**Task prompt:** Transcribe the data that follows without changing a word, and omit the pictures.

-- Opening Marker --

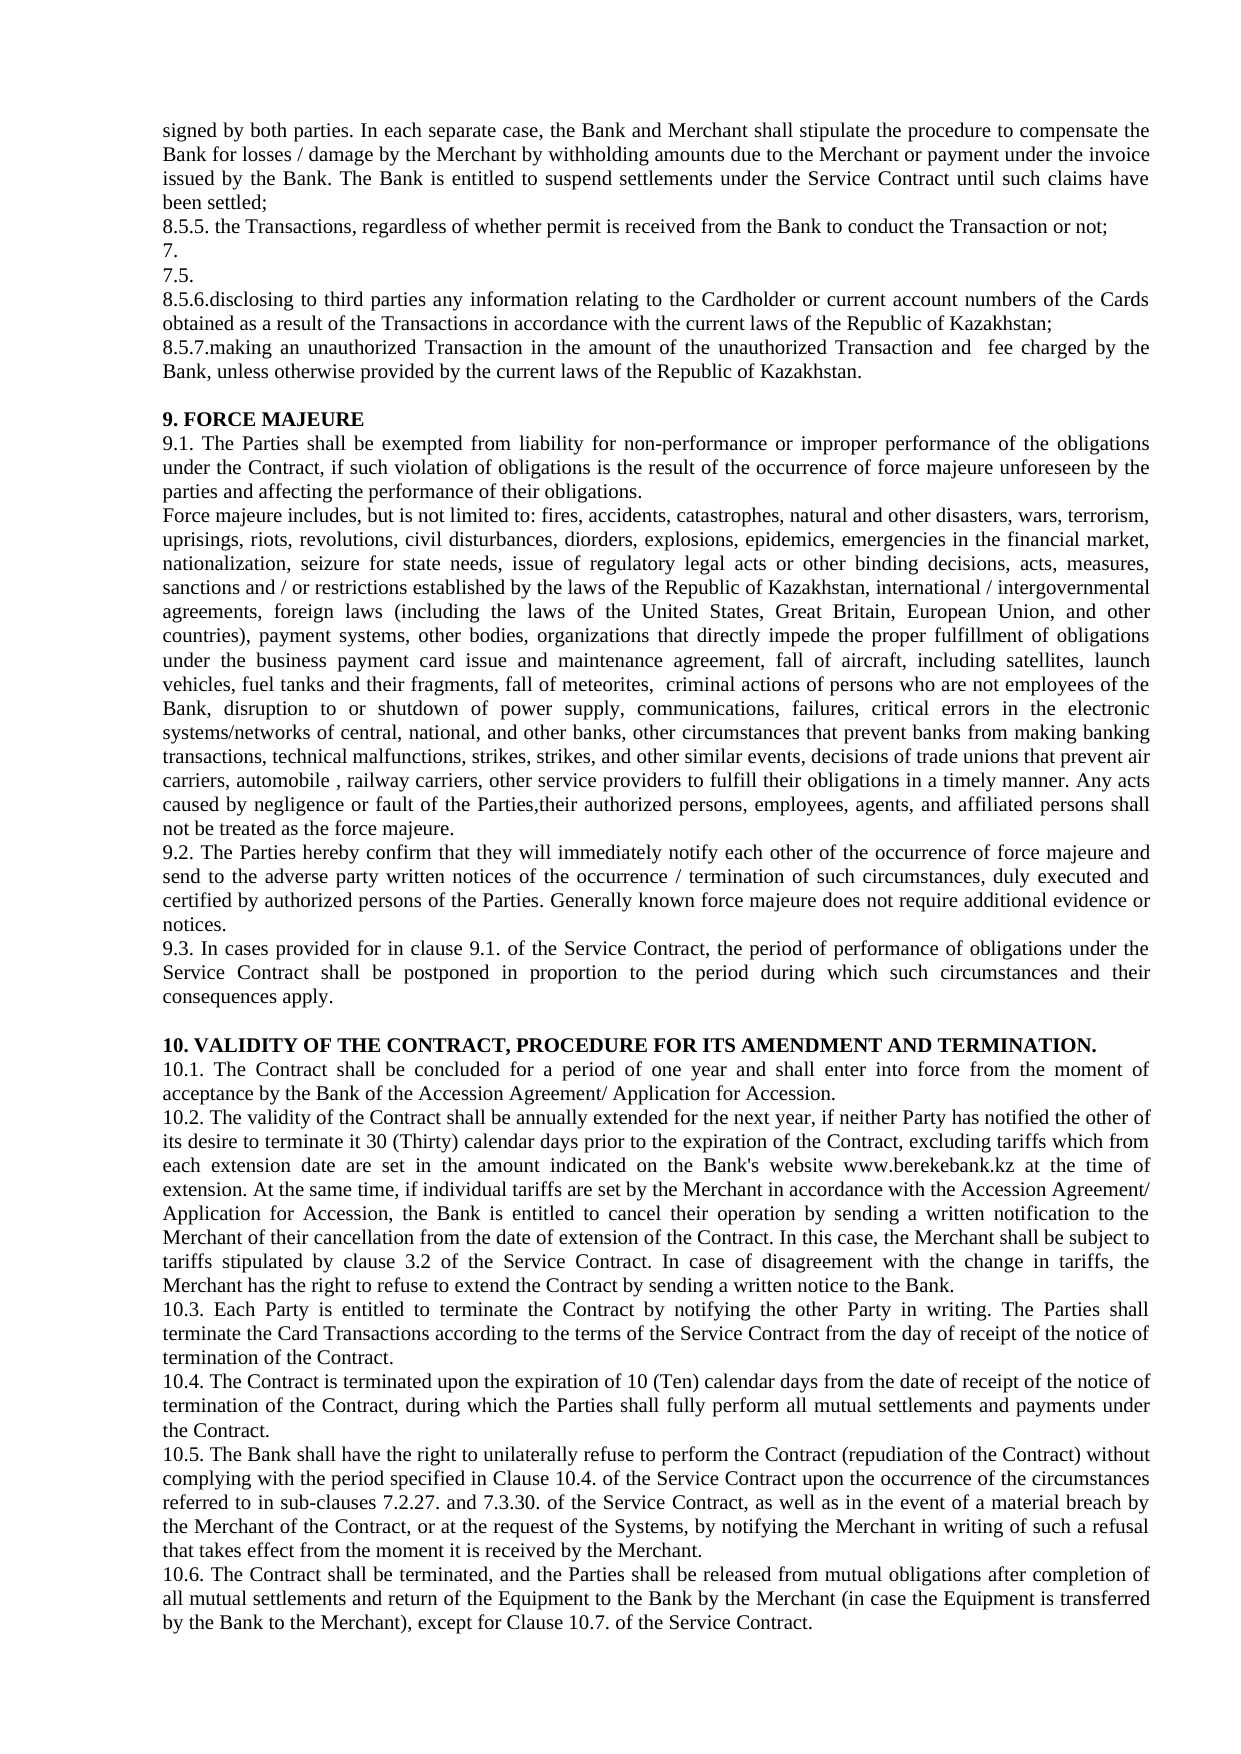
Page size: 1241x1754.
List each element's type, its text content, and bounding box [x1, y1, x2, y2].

text 9. FORCE MAJEURE [162, 407, 1152, 431]
text 10.1. The Contract shall be concluded for a period of one year and shall enter into force from the moment of acceptance by the Bank of the Accession Agreement/ Application for Accession. [162, 1057, 1152, 1105]
text 10.6. The Contract shall be terminated, and the Parties shall be released from mutual obligations after completion of all mutual settlements and return of the Equipment to the Bank by the Merchant (in case the Equipment is transferred by the Bank to the Merchant), except for Clause 10.7. of the Service Contract. [162, 1562, 1152, 1634]
text 10.2. The validity of the Contract shall be annually extended for the next year, if neither Party has notified the other of its desire to terminate it 30 (Thirty) calendar days prior to the expiration of the Contract, excluding tariffs which from each extension date are set in the amount indicated on the Bank's website www.berekebank.kz at the time of extension. At the same time, if individual tariffs are set by the Merchant in accordance with the Accession Agreement/ Application for Accession, the Bank is entitled to cancel their operation by sending a written notification to the Merchant of their cancellation from the date of extension of the Contract. In this case, the Merchant shall be subject to tariffs stipulated by clause 3.2 of the Service Contract. In case of disagreement with the change in tariffs, the Merchant has the right to refuse to extend the Contract by sending a written notice to the Bank. [162, 1105, 1152, 1297]
text 10.3. Each Party is entitled to terminate the Contract by notifying the other Party in writing. The Parties shall terminate the Card Transactions according to the terms of the Service Contract from the day of receipt of the notice of termination of the Contract. [162, 1297, 1152, 1369]
text 10.4. The Contract is terminated upon the expiration of 10 (Ten) calendar days from the date of receipt of the notice of termination of the Contract, during which the Parties shall fully perform all mutual settlements and payments under the Contract. [162, 1369, 1152, 1442]
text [162, 118, 1152, 214]
text 10.5. The Bank shall have the right to unilaterally refuse to perform the Contract (repudiation of the Contract) without complying with the period specified in Clause 10.4. of the Service Contract upon the occurrence of the circumstances referred to in sub-clauses 7.2.27. and 7.3.30. of the Service Contract, as well as in the event of a material breach by the Merchant of the Contract, or at the request of the Systems, by notifying the Merchant in writing of such a refusal that takes effect from the moment it is received by the Merchant. [162, 1442, 1152, 1562]
text 8.5.6.disclosing to third parties any information relating to the Cardholder or current account numbers of the Cards obtained as a result of the Transactions in accordance with the current laws of the Republic of Kazakhstan; [162, 287, 1152, 335]
text 8.5.5. the Transactions, regardless of whether permit is received from the Bank to conduct the Transaction or not; [162, 214, 1152, 238]
text 9.2. The Parties hereby confirm that they will immediately notify each other of the occurrence of force majeure and send to the adverse party written notices of the occurrence / termination of such circumstances, duly executed and certified by authorized persons of the Parties. Generally known force majeure does not require additional evidence or notices. [162, 840, 1152, 936]
text 10. VALIDITY OF THE CONTRACT, PROCEDURE FOR ITS AMENDMENT AND TERMINATION. [162, 1032, 1152, 1057]
text Force majeure includes, but is not limited to: fires, accidents, catastrophes, natural and other disasters, wars, terrorism, uprisings, riots, revolutions, civil disturbances, diorders, explosions, epidemics, emergencies in the financial market, nationalization, seizure for state needs, issue of regulatory legal acts or other binding decisions, acts, measures, sanctions and / or restrictions established by the laws of the Republic of Kazakhstan, international / intergovernmental agreements, foreign laws (including the laws of the United States, Great Britain, European Union, and other countries), payment systems, other bodies, organizations that directly impede the proper fulfillment of obligations under the business payment card issue and maintenance agreement, fall of aircraft, including satellites, launch vehicles, fuel tanks and their fragments, fall of meteorites, criminal actions of persons who are not employees of the Bank, disruption to or shutdown of power supply, communications, failures, critical errors in the electronic systems/networks of central, national, and other banks, other circumstances that prevent banks from making banking transactions, technical malfunctions, strikes, strikes, and other similar events, decisions of trade unions that prevent air carriers, automobile , railway carriers, other service providers to fulfill their obligations in a timely manner. Any acts caused by negligence or fault of the Parties,their authorized persons, employees, agents, and affiliated persons shall not be treated as the force majeure. [162, 503, 1152, 840]
text 9.3. In cases provided for in clause 9.1. of the Service Contract, the period of performance of obligations under the Service Contract shall be postponed in proportion to the period during which such circumstances and their consequences apply. [162, 936, 1152, 1008]
text 8.5.7.making an unauthorized Transaction in the amount of the unauthorized Transaction and fee charged by the Bank, unless otherwise provided by the current laws of the Republic of Kazakhstan. [162, 335, 1152, 383]
text 9.1. The Parties shall be exempted from liability for non-performance or improper performance of the obligations under the Contract, if such violation of obligations is the result of the occurrence of force majeure unforeseen by the parties and affecting the performance of their obligations. [162, 431, 1152, 503]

-- Closing Marker --

**Exercise response:**
Page size: 1241x1754.
List each element's type, its text content, and bounding box [x1, y1, x2, y2].

text 9. FORCE MAJEURE [162, 407, 1152, 431]
text 10.1. The Contract shall be concluded for a period of one year and shall enter into force from the moment of acceptance by the Bank of the Accession Agreement/ Application for Accession. [162, 1057, 1152, 1105]
text 10.6. The Contract shall be terminated, and the Parties shall be released from mutual obligations after completion of all mutual settlements and return of the Equipment to the Bank by the Merchant (in case the Equipment is transferred by the Bank to the Merchant), except for Clause 10.7. of the Service Contract. [162, 1562, 1152, 1634]
text 10.2. The validity of the Contract shall be annually extended for the next year, if neither Party has notified the other of its desire to terminate it 30 (Thirty) calendar days prior to the expiration of the Contract, excluding tariffs which from each extension date are set in the amount indicated on the Bank's website www.berekebank.kz at the time of extension. At the same time, if individual tariffs are set by the Merchant in accordance with the Accession Agreement/ Application for Accession, the Bank is entitled to cancel their operation by sending a written notification to the Merchant of their cancellation from the date of extension of the Contract. In this case, the Merchant shall be subject to tariffs stipulated by clause 3.2 of the Service Contract. In case of disagreement with the change in tariffs, the Merchant has the right to refuse to extend the Contract by sending a written notice to the Bank. [162, 1105, 1152, 1297]
text 10.3. Each Party is entitled to terminate the Contract by notifying the other Party in writing. The Parties shall terminate the Card Transactions according to the terms of the Service Contract from the day of receipt of the notice of termination of the Contract. [162, 1297, 1152, 1369]
text 10.4. The Contract is terminated upon the expiration of 10 (Ten) calendar days from the date of receipt of the notice of termination of the Contract, during which the Parties shall fully perform all mutual settlements and payments under the Contract. [162, 1369, 1152, 1442]
text [162, 118, 1152, 214]
text 10.5. The Bank shall have the right to unilaterally refuse to perform the Contract (repudiation of the Contract) without complying with the period specified in Clause 10.4. of the Service Contract upon the occurrence of the circumstances referred to in sub-clauses 7.2.27. and 7.3.30. of the Service Contract, as well as in the event of a material breach by the Merchant of the Contract, or at the request of the Systems, by notifying the Merchant in writing of such a refusal that takes effect from the moment it is received by the Merchant. [162, 1442, 1152, 1562]
text 8.5.6.disclosing to third parties any information relating to the Cardholder or current account numbers of the Cards obtained as a result of the Transactions in accordance with the current laws of the Republic of Kazakhstan; [162, 287, 1152, 335]
text 8.5.5. the Transactions, regardless of whether permit is received from the Bank to conduct the Transaction or not; [162, 214, 1152, 238]
text 9.2. The Parties hereby confirm that they will immediately notify each other of the occurrence of force majeure and send to the adverse party written notices of the occurrence / termination of such circumstances, duly executed and certified by authorized persons of the Parties. Generally known force majeure does not require additional evidence or notices. [162, 840, 1152, 936]
text 10. VALIDITY OF THE CONTRACT, PROCEDURE FOR ITS AMENDMENT AND TERMINATION. [162, 1032, 1152, 1057]
text Force majeure includes, but is not limited to: fires, accidents, catastrophes, natural and other disasters, wars, terrorism, uprisings, riots, revolutions, civil disturbances, diorders, explosions, epidemics, emergencies in the financial market, nationalization, seizure for state needs, issue of regulatory legal acts or other binding decisions, acts, measures, sanctions and / or restrictions established by the laws of the Republic of Kazakhstan, international / intergovernmental agreements, foreign laws (including the laws of the United States, Great Britain, European Union, and other countries), payment systems, other bodies, organizations that directly impede the proper fulfillment of obligations under the business payment card issue and maintenance agreement, fall of aircraft, including satellites, launch vehicles, fuel tanks and their fragments, fall of meteorites, criminal actions of persons who are not employees of the Bank, disruption to or shutdown of power supply, communications, failures, critical errors in the electronic systems/networks of central, national, and other banks, other circumstances that prevent banks from making banking transactions, technical malfunctions, strikes, strikes, and other similar events, decisions of trade unions that prevent air carriers, automobile , railway carriers, other service providers to fulfill their obligations in a timely manner. Any acts caused by negligence or fault of the Parties,their authorized persons, employees, agents, and affiliated persons shall not be treated as the force majeure. [162, 503, 1152, 840]
text 9.3. In cases provided for in clause 9.1. of the Service Contract, the period of performance of obligations under the Service Contract shall be postponed in proportion to the period during which such circumstances and their consequences apply. [162, 936, 1152, 1008]
text 8.5.7.making an unauthorized Transaction in the amount of the unauthorized Transaction and fee charged by the Bank, unless otherwise provided by the current laws of the Republic of Kazakhstan. [162, 335, 1152, 383]
text 9.1. The Parties shall be exempted from liability for non-performance or improper performance of the obligations under the Contract, if such violation of obligations is the result of the occurrence of force majeure unforeseen by the parties and affecting the performance of their obligations. [162, 431, 1152, 503]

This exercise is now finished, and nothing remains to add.